Memory safety is conditional on verification

Let’s briefly compare and contrast the philosophies of Rust and Verus with regards to memory safety. Memory safety, here, refers to a program being free of any undefined behavior (UB) in its memory access. Both Rust and Verus rely on memory safety being upheld; in turn, they both do a great deal to enforce it. However, they enforce it in different ways.

Rust’s enforcement of memory safety is built around a contract between “safe” and “unsafe” code. The first chapter of the Rustonomicon summarizes the philosophy. In short: any “safe” code (i.e., code free of the unsafe keyword) must be memory safe, enforced by Rust itself via its type-checker and borrow-checker, regardless of user error. However, if any code uses unsafe, it is the responsibility of the programmer to ensure that the program is memory safe—and if the programmer fails to do so, then the behavior of the program is undefined (by definition).

In practice, of course, most code does use unsafe, albeit only indirectly.

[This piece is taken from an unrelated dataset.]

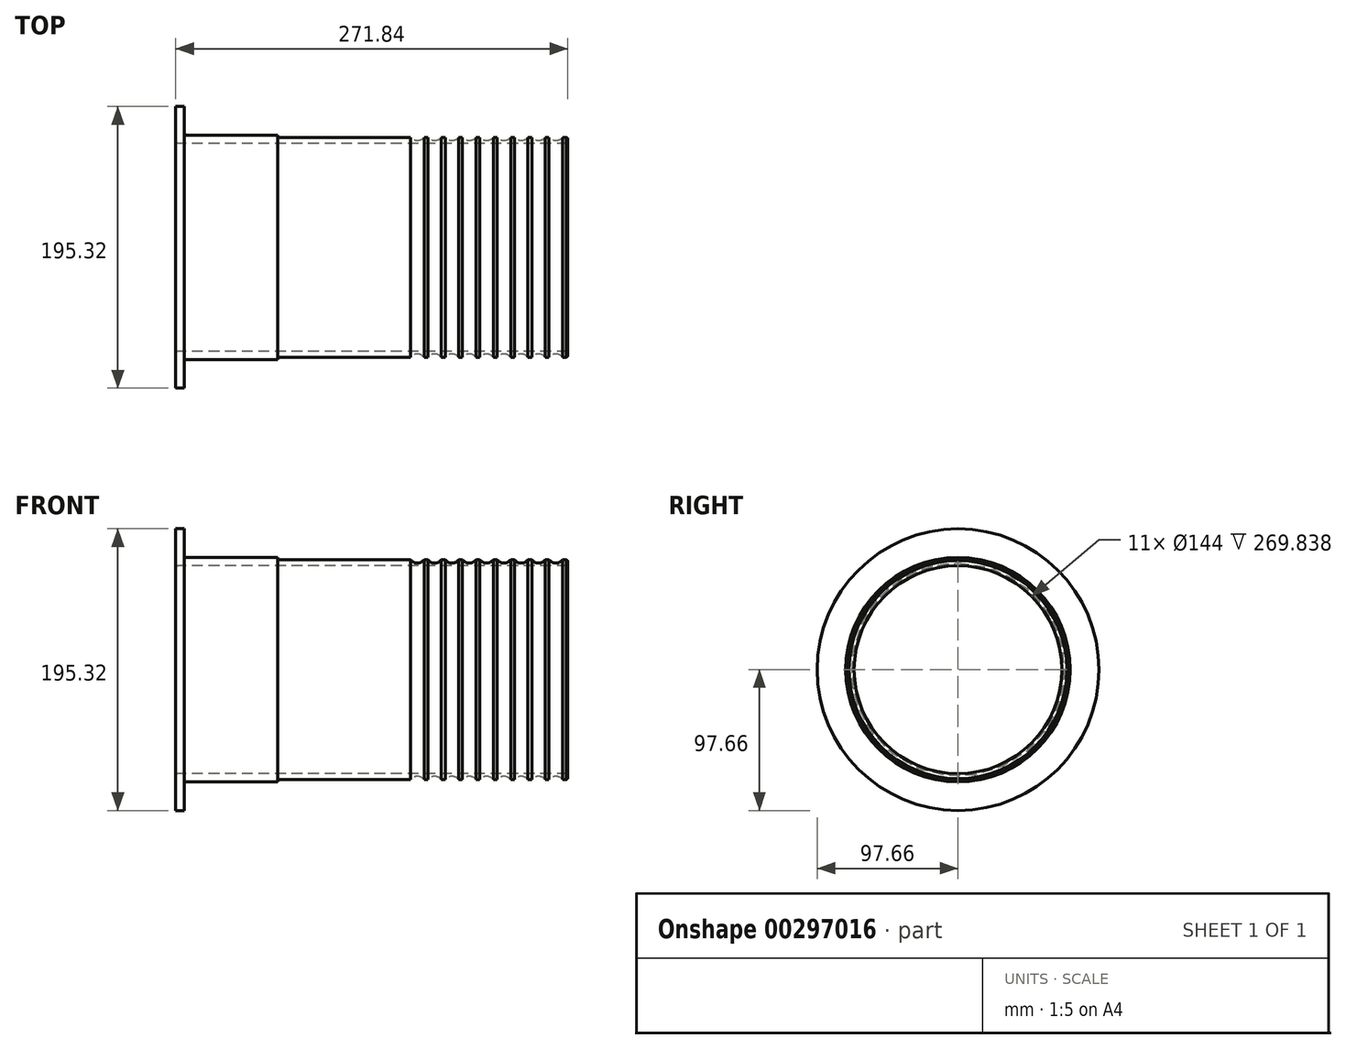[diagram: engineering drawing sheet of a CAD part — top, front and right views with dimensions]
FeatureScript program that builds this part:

Most code relies on low-level utilities that can only be implemented with unsafe code, including many from the standard library (e.g., Arc, RefCell, and so on), but also from user-provided crates. In any case, the Rust philosophy is that the providers of these low-level utilities should meet a standard of “unsafe encapsulation.” A programmer interacting using the library only through its safe API (and also not using unsafe code anywhere else) should not be able to exhibit undefined behavior, not even by writing buggy code or using the API is an unintended way. As such, the library implementors need to code defensively against all possible ways the client might use the safe API. When they are successful in this, the clients once again gain the guarantee that they cannot invoke UB without unsafe code.

By contrast, Verus does not have an “unsafe/safe” distinction, nor does it have a notion of unsafe encapsulation. This is because it verifies both memory safety and other forms of correctness through Verus specifications.

Example

Consider, for example, the index operation in Rust’s standard Vec container. If the client calls this function with an index that is not in-range for the vector’s length, then it is likely a bug on the part of the client. However, the index operation is part of the safe API, and therefore it must be robust to such things, and it can never attempt to read out-of-bounds memory. Therefore, the implementation of this operation has to do a bounds check (panicking if the bounds check fails).

On the other hand, consider this (possible) implementation of index for Verus’s Vec collection:

impl<A> Vec<A> {
    #[verifier::external_body]
    pub fn index(&self, i: usize) -> (r: &A)
        requires
            i < self.len(),
        ensures
            *r === self[i as int],
    {
        unsafe { self.vec.get_unchecked(i) }
    }
}

Unlike Rust’s index, this implementation has no bounds checks, and it exhibits UB if called for a value of i that is out-of-bounds. Therefore, as ordinary Rust, it would not meet the standards of unsafe encapsulation.

However, due to its requires clause, Verus enforces that any call to this function will satisfy the contract and be in-bounds. Therefore, UB cannot occur in a verified Verus program, but type-checking alone is not sufficient to ensure this.

Conclusion

Rust’s concept of unsafe encapsulation means that programmers writing in safe Rust can be sure that their programs will be memory safe as long as they type-check and pass the borrow-checker, even if their code otherwise has bugs.

In Verus, there is no staggered notion of correctness. If the program verifies, then it is memory safe, and it will execute according to all its specifications. If the program fails to verify, then all bets are off.